From Aztec sacrifices to Day of the Dead, Aguascalientes museum offers insight to Mexican fascination with death
By Chris Hawley
USA Today
Dead men might tell no tales, but death itself — well, in Mexico, the subject fills an entire museum.
The National Museum of Death in Aguascalientes, founded two years ago, explores the country's macabre interest in death and dying, from the mass human sacrifices of the Aztecs to modern-day Day of the Dead celebrations, which begin Sunday.
In its galleries, human skulls encrusted with turquoise grimace at visitors. Tiny skeletons gather around miniature banquet tables, toasting their own demise. The Grim Reaper glares across a room at a case full of bloody crucifixes.
"Mexicans have death imprinted all over their art and culture," museum director Jose Antonio Padilla said. "So why not a museum about it?"
The museum came about because a Mexican art collector had a lot of skeletons in his closet: dozens of tiny calaveritas, or skeleton dioramas, along with hundreds of other death-related artworks he had acquired over 50 years.
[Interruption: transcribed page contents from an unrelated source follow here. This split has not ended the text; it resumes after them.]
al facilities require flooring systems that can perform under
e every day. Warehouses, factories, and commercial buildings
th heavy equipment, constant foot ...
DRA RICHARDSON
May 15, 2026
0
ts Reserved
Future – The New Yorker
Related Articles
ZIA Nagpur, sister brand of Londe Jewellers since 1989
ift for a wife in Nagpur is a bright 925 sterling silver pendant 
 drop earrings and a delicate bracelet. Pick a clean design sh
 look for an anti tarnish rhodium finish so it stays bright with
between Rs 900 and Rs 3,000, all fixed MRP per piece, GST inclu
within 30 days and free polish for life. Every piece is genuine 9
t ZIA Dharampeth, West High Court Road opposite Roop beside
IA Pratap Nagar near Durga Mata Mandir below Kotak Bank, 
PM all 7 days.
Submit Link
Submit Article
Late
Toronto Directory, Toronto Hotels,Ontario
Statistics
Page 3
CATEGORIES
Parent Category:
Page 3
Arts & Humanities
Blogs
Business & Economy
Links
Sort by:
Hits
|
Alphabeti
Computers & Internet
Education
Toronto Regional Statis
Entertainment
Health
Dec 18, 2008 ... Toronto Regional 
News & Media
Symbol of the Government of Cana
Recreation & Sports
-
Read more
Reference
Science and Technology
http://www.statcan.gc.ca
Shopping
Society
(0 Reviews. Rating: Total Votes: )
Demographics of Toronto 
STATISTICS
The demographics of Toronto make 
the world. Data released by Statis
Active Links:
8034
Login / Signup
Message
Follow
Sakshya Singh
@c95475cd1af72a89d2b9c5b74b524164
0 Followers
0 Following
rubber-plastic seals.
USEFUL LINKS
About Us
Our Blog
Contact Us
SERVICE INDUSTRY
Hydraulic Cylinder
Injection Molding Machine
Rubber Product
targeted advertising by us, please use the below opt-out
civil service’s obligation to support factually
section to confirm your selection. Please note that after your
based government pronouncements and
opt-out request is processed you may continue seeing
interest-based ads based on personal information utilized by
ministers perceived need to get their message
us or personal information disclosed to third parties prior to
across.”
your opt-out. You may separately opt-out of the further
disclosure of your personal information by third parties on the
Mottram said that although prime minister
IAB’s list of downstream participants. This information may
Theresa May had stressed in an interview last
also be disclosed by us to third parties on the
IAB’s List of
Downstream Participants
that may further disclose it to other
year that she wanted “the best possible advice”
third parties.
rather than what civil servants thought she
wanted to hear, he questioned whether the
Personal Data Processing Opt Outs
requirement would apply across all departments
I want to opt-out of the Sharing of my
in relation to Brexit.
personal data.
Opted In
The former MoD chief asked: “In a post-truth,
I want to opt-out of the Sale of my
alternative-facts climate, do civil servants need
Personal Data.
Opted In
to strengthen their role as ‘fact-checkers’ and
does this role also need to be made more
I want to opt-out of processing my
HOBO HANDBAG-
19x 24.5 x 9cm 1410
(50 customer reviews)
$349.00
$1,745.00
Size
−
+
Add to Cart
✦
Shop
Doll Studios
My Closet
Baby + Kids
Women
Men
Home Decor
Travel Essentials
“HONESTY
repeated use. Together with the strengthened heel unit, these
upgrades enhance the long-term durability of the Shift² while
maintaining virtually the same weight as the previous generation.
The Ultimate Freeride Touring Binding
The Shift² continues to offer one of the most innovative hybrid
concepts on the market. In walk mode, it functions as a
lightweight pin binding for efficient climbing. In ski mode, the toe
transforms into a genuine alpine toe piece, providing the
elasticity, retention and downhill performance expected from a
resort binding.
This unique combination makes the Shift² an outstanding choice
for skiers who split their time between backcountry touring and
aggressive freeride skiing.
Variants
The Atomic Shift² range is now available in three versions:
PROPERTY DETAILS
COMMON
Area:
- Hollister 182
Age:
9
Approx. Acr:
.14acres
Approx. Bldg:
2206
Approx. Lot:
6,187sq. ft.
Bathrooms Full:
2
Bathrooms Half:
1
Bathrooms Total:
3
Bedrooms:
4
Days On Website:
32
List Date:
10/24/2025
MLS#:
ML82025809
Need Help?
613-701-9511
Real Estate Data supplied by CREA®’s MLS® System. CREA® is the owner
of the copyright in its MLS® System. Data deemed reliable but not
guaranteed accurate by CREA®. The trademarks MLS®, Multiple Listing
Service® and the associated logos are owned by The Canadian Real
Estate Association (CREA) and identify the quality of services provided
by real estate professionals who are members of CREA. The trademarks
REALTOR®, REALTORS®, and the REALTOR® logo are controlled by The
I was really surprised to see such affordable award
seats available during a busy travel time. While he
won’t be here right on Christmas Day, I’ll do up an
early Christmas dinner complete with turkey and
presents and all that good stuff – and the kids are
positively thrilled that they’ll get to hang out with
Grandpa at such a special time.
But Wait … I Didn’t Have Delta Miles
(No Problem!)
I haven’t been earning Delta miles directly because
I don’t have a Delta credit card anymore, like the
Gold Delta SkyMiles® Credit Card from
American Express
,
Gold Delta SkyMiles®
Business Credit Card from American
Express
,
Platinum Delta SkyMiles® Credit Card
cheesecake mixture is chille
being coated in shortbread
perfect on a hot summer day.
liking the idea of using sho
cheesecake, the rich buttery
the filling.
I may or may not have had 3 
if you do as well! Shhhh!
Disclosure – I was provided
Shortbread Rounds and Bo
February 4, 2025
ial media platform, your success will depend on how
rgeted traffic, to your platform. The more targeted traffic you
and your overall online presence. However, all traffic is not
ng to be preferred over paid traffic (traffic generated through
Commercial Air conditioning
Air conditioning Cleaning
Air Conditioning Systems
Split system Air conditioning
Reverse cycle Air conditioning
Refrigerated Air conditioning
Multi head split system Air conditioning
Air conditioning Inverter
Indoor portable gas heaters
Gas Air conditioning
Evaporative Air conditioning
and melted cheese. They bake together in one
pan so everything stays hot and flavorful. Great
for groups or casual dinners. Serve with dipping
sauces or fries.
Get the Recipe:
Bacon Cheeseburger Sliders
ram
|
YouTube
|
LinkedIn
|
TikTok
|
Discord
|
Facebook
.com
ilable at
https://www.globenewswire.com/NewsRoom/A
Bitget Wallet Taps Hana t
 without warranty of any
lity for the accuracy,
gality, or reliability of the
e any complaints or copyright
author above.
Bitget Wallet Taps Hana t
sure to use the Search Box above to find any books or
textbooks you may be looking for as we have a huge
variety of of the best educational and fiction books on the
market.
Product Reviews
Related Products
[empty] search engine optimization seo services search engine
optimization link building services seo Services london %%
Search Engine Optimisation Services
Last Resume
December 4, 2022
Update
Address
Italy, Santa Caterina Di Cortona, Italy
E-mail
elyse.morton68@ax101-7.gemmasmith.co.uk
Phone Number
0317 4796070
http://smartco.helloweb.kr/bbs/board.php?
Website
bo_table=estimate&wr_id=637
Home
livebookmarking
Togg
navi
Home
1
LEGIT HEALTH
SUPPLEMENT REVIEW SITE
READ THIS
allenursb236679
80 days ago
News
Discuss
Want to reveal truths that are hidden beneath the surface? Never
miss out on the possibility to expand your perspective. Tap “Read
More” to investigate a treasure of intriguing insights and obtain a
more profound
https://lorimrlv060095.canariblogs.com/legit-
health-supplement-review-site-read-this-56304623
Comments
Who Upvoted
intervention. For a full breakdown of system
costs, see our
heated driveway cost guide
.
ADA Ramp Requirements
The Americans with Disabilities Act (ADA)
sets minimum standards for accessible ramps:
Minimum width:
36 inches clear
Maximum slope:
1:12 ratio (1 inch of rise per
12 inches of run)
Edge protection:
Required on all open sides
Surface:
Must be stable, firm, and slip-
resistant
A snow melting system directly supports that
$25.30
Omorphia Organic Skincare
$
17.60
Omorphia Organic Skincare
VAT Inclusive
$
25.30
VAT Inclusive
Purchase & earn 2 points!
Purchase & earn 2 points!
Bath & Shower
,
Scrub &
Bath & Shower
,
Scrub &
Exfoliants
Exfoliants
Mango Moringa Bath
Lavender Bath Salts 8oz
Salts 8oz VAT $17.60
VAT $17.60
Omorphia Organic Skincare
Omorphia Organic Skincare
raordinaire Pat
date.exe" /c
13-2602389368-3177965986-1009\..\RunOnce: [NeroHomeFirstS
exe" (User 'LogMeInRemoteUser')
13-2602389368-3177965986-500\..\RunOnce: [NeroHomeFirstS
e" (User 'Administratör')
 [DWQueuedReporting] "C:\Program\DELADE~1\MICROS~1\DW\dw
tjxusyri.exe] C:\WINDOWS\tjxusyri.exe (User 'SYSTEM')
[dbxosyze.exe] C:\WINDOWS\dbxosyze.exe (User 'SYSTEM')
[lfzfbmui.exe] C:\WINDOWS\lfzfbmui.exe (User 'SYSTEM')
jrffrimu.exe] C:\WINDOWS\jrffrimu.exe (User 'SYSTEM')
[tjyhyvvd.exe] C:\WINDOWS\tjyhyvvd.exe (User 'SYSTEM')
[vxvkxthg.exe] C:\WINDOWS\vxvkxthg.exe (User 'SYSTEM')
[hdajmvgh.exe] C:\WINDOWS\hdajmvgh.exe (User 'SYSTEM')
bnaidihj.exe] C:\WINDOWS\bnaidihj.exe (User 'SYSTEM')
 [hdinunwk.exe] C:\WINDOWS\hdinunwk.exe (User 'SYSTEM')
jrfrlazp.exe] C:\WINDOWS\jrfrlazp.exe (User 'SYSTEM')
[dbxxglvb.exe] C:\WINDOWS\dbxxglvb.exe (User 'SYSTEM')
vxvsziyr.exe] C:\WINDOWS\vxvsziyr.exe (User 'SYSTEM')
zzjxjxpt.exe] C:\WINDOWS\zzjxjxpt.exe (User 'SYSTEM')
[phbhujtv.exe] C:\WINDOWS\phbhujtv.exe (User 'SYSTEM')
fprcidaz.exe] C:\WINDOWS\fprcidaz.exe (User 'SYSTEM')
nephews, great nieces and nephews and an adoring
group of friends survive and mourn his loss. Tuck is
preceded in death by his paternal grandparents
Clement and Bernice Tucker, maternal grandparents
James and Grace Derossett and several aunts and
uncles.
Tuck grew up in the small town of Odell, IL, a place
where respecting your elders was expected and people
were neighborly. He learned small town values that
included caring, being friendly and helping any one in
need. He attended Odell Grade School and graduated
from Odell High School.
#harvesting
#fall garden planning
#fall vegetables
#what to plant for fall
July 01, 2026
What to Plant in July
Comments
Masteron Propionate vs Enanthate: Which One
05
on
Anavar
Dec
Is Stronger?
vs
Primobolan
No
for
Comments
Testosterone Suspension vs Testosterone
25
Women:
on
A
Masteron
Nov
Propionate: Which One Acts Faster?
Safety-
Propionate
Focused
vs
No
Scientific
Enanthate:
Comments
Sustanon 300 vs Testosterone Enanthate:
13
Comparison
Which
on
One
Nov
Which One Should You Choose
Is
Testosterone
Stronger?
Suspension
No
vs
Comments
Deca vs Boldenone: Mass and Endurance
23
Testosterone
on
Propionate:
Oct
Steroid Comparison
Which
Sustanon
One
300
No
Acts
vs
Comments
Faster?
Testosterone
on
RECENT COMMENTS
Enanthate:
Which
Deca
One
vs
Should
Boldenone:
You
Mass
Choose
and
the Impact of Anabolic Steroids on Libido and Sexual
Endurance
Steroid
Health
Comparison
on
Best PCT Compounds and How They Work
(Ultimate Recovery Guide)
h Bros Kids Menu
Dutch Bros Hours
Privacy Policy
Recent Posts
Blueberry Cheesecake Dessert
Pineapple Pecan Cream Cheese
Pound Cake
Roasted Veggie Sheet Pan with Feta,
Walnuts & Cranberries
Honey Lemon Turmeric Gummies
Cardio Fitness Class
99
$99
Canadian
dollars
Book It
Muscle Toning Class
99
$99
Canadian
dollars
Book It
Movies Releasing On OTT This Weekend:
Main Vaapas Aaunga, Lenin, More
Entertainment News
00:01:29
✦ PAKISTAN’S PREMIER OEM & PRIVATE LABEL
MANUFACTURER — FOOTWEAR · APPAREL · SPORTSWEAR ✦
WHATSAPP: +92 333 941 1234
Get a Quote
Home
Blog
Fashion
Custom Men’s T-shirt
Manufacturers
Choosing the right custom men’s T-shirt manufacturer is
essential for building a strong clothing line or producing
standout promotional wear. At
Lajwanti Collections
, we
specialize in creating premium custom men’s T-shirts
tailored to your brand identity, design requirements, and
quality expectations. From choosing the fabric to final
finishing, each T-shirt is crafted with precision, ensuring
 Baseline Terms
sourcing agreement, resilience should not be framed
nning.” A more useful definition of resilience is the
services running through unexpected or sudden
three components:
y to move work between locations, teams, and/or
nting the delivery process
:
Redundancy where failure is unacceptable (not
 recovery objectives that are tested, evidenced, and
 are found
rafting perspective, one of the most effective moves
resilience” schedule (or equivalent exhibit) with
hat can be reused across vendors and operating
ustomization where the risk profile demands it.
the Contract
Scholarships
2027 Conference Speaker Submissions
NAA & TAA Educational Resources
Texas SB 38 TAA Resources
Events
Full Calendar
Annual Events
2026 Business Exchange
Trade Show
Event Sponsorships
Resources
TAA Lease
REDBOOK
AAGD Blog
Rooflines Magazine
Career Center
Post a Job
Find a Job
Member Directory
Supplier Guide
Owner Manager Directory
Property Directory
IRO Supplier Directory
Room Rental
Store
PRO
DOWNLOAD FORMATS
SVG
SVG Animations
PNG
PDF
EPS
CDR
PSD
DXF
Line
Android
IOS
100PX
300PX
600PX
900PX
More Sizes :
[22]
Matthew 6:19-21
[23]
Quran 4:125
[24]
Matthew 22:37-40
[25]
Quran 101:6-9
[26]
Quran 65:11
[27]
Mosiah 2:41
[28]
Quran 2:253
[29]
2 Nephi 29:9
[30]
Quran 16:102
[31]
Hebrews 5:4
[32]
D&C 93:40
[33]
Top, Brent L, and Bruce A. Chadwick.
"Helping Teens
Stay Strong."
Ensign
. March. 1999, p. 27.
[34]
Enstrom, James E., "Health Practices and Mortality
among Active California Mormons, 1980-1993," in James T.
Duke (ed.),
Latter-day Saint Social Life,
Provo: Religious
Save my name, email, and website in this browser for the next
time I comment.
The owner, Octavio Bajonero Gil, was looking for a museum to take his collection. Meanwhile, the Autonomous University of Aguascalientes, a state college, was looking to found an art museum and wanted something different, Padilla said.
The museum, with Bajonero's donation as its core collection, opened in 2007 in two buildings owned by the university in downtown Aguascalientes. Admission is 20 pesos, about $1.53.
Reaction to the museum among Mexicans has been mixed, Padilla said, partly because the country is grappling with a wave of murders following President Felipe Calderón's military crackdown on drug cartels.
"People from (border cities in) the north say, 'Why do you want to celebrate something that I'm trying to avoid every day?' " Padilla said. "But this is not a museum of drug violence. It's a museum about a certain artistic tradition."
About one-third of the museum's 70,000 annual visitors are from other countries, mainly the United States.